Duties (NSW): Transfer duty thresholds
Revenue NSW has announced that from 1 August 2021 the transfer duty thresholds will revert to the previous thresholds. The NSW Government had previously increased the transfer duty thresholds for the purchase of new homes and vacant land from 1 August 2020 to 31 July. The thresholds are relevant for the ‘First Home Buyer Assistance Scheme’.
Duties (NSW): Evidence of value
Revenue NSW has amended Ruling DUT 012 v3 to insert a paragraph on when evidence of value will be required when options are exercised.
Duties (NSW): Transfer of primary production property between family members
Revenue NSW has released Ruling DUT 050 which provides an overview of the operation of section 274 of the Duties Act 1997 (NSW).

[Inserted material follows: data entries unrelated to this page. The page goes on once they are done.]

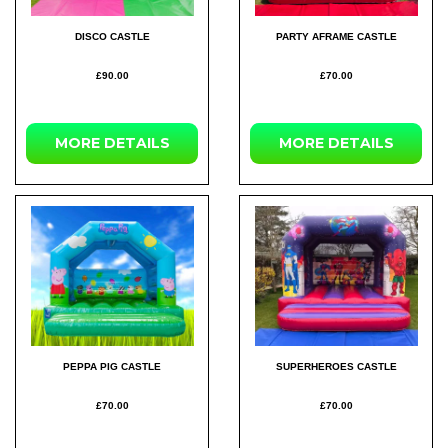
DISCO CASTLE
PARTY AFRAME CASTLE
£90.00
£70.00
MORE DETAILS
MORE DETAILS
PEPPA PIG CASTLE
SUPERHEROES CASTLE
£70.00
£70.00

Section 274 enables land used for primary production to be transferred between relevant family members free of duty.
Duties (ACT): Calculating landholder duty
The ACT Revenue Office has released Circular LHD001 which explains how landholder duty in the ACT is calculated, including how relevant acquisitions are valued.

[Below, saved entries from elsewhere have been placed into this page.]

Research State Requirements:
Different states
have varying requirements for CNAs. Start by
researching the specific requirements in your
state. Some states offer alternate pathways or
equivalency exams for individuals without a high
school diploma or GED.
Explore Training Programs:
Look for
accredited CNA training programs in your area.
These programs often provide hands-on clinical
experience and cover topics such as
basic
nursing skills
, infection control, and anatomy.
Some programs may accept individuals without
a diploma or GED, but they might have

Payroll tax (Tas): Waiver and rebate
The State Revenue Office of Tasmania has released guidance on the COVID-19 payroll tax waiver and rebate schemes.
Clark v FCT  AATA 2446 – Request for extension of time to object
The AAT has affirmed a decision of the Commissioner to refuse a taxpayer’s request for an extension of time to lodge objections.
The taxpayer’s employment required him to travel and stay overnight at different locations, for which he was paid an allowance for meal expenses. The taxpayer did not disclose the meal allowance or claim deductions for meal expenses in his income tax returns for the 2008-2018 years (relevant years). In 2020, the taxpayer objected to the assessments for the relevant years by disclosing the meal allowances and claiming deductions equal to the ATO’s ‘reasonable amounts’ guidelines. The taxpayer required an extension of time to lodge the objections for the relevant years. The AAT agreed with the Commissioner that the extensions should not be granted because the taxpayer had little prospects of success on the basis that the meal expenses incurred by the taxpayer (on the available evidence) were less than the ‘reasonable amounts’ in the ATO guidelines.
Employee Share Schemes: Exposure draft materials
The Treasury has released exposure draft materials on changes to the employee share schemes regime to implement the changes proposed in the Government’s 2021-22 Budget, including the removal of ‘cessation of employment’ as a taxing point.
Single Touch Payroll exemption: Closely held payees
An Instrument has been made which exempts certain classes of entities from reporting payments made to ‘closely held payees’ through Single Touch Payroll for the 2020-21 income years.